Dampak Nyata di Tingkat Akar Rumput
Perubahan positif dari program MBG juga terasa nyata di tingkat akar rumput. Di SMAN 1 Taraju, Cibuntu, Tasikmalaya, MBG berhasil mengubah pola hidup siswa menjadi lebih sehat. Alfi Alfian, siswa kelas XI, menceritakan bagaimana program ini mengubah kebiasaan makannya.
“Sebelum ada MBG, paling cuma jajan cireng. Sekarang setelah MBG saya tidak perlu bawa bekal dari rumah. Kata mama juga mantap di SMA ada MBG, sangat terbantu,” ungkap Alfian dengan ceria.

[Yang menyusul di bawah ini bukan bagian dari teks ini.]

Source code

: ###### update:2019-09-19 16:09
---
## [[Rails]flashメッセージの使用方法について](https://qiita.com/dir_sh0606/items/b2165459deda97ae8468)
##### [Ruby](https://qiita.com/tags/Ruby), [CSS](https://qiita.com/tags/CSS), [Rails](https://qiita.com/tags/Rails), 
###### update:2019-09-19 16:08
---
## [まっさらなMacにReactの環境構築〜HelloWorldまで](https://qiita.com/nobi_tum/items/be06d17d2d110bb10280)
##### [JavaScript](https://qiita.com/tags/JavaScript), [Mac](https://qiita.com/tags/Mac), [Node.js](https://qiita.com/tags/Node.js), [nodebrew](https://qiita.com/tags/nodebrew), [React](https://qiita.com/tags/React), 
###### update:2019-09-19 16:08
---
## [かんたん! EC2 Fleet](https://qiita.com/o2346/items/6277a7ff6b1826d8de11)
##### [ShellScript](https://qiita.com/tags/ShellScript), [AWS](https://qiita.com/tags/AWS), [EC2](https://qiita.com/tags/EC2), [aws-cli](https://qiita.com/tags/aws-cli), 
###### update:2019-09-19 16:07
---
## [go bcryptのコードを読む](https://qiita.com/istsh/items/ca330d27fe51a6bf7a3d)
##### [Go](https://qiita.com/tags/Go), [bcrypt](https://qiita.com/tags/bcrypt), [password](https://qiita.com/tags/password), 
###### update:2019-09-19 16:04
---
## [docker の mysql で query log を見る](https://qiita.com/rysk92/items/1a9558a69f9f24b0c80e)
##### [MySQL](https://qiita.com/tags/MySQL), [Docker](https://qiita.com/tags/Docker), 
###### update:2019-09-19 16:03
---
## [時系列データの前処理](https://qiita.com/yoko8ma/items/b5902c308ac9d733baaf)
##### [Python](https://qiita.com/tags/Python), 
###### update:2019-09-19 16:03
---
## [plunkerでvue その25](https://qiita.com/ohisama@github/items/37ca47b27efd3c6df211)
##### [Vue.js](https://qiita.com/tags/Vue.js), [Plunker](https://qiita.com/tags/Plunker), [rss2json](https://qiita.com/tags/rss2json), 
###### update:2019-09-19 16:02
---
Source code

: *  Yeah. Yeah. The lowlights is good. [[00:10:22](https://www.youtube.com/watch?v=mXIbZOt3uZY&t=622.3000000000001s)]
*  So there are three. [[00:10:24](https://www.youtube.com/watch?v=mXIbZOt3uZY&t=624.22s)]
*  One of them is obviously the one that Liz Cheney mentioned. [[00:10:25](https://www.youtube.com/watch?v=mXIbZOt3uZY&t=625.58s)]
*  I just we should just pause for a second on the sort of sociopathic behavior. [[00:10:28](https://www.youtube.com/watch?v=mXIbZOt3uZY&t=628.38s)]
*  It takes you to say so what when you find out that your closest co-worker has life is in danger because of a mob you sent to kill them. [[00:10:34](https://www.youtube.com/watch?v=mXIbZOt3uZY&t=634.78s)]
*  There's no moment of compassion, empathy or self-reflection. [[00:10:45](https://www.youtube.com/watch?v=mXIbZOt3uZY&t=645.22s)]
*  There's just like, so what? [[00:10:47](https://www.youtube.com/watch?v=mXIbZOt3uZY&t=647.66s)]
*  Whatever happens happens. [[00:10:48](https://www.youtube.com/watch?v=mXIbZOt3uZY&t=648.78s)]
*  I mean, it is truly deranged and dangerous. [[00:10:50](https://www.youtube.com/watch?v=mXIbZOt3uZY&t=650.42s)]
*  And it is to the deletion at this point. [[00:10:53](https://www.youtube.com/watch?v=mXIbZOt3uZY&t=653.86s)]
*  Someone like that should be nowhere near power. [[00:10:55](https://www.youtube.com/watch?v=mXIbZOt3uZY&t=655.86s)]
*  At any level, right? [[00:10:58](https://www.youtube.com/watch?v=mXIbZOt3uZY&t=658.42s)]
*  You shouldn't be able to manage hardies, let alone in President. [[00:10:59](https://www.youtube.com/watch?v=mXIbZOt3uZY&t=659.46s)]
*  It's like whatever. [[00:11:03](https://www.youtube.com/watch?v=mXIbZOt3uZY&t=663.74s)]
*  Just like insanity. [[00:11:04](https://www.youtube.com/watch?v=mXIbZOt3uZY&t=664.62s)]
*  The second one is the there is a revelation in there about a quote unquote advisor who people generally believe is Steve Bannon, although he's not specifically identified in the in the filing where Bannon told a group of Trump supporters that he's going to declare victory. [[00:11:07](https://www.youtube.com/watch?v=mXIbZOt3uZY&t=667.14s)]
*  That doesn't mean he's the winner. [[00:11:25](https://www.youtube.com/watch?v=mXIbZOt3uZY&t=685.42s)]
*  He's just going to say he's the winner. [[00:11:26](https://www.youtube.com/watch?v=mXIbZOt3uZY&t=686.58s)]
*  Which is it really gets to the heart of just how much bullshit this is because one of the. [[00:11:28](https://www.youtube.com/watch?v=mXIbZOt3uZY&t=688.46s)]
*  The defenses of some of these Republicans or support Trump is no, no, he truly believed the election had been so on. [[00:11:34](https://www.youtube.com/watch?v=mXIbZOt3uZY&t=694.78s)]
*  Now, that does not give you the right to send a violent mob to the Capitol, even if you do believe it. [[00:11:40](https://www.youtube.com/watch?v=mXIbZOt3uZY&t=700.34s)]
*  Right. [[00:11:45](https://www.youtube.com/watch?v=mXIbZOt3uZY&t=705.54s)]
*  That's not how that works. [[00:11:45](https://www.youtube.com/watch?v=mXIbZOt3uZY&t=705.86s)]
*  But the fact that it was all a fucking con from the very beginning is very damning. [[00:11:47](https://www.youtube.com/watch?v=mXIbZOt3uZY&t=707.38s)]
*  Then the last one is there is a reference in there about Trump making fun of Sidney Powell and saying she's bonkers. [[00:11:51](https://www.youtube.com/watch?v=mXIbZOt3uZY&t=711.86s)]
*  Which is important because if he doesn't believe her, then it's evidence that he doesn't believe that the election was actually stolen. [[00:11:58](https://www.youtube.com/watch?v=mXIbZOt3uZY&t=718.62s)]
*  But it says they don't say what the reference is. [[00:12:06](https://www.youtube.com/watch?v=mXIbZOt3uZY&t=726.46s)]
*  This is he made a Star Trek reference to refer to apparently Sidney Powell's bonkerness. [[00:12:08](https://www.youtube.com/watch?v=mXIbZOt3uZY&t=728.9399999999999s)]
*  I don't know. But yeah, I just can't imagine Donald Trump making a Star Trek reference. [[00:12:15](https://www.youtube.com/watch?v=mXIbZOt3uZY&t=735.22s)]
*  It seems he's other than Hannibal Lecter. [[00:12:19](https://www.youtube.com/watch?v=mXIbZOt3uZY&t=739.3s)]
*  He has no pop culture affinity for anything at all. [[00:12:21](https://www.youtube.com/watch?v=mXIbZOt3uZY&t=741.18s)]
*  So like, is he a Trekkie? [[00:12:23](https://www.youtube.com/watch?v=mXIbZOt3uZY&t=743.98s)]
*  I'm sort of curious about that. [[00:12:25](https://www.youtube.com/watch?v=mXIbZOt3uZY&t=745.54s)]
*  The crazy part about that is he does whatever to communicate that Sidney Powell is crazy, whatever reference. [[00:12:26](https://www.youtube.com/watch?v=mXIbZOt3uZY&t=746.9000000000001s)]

Senada dengan Alfian, Wakil Kepala Sekolah Bidang Kesiswaan SMAN 1 Taraju, Nurhayati, mencatat adanya perubahan perilaku ekonomi dan kedisiplinan siswa sejak kehadiran program ini. Kebiasaan jajan saat istirahat berkurang, dan pengeluaran harian siswa yang sebelumnya mencapai Rp12.000 – Rp15.000 kini menurun.
“Kehadiran siswa juga ada perubahan karena mereka merasa terbantu. Minimal asupan gizi akan berdampak terhadap kesehatan. Dengan gizi yang sehat ada semangat mereka untuk sekolah. Mudah-mudahan seiring berjalannya waktu, dengan adanya perbaikan gizi bisa dilihat efek jangka panjangnya,” jelas Nurhayati.
Selain itu, MBG juga memberikan insentif tambahan bagi guru-guru honorer yang membantu kelancaran penyaluran makanan, sehingga meningkatkan pendapatan mereka di luar gaji rutin. Hal ini membuktikan bahwa program MBG justru menjadi tulang punggung baru di sekolah, jauh dari anggapan melemahkan pendidikan.
Komitmen negara juga terlihat dari kebijakan MBG yang tetap berjalan selama libur sekolah. Ini merupakan langkah nyata untuk mencegah stunting dan memperbaiki kualitas gizi anak-anak Indonesia secara berkelanjutan.
SPPG Gerakkan Ekonomi Lokal
Keberadaan Satuan Pelayanan Pemenuhan Gizi (SPPG) di daerah turut menjadi faktor penting yang menggerakkan perekonomian lokal. Selain berpeluang menciptakan lapangan kerja bagi pegawai dan relawannya, para mitra SPPG juga menyerap produksi bahan pangan lokal dari petani dan peternak di wilayah operasi mereka.
“Keberadaan kami ini betul-betul dirasakan selain oleh penerima manfaat tapi juga oleh pelaku ekonomi seperti pasar, petani, dan yang lainnya. Harapannya, kesempatan kerjasama dengan mereka untuk meningkatkan ekonomi daerah. SPPG jadi jembatan yang sangat strategis untuk memfasilitasi mereka. Alhamdulillah sampai saat ini kita bisa memberikan kontribusi yang positif,” ujar Mitra SPPG Cibuntu, Tasikmalaya, Tino Rirantino.
Prof. Didin juga mengamati bahwa berbagai masalah teknis yang muncul pada program MBG selama satu tahun ini telah berhasil diatasi dan dikonsolidasi dengan baik oleh Badan Gizi Nasional.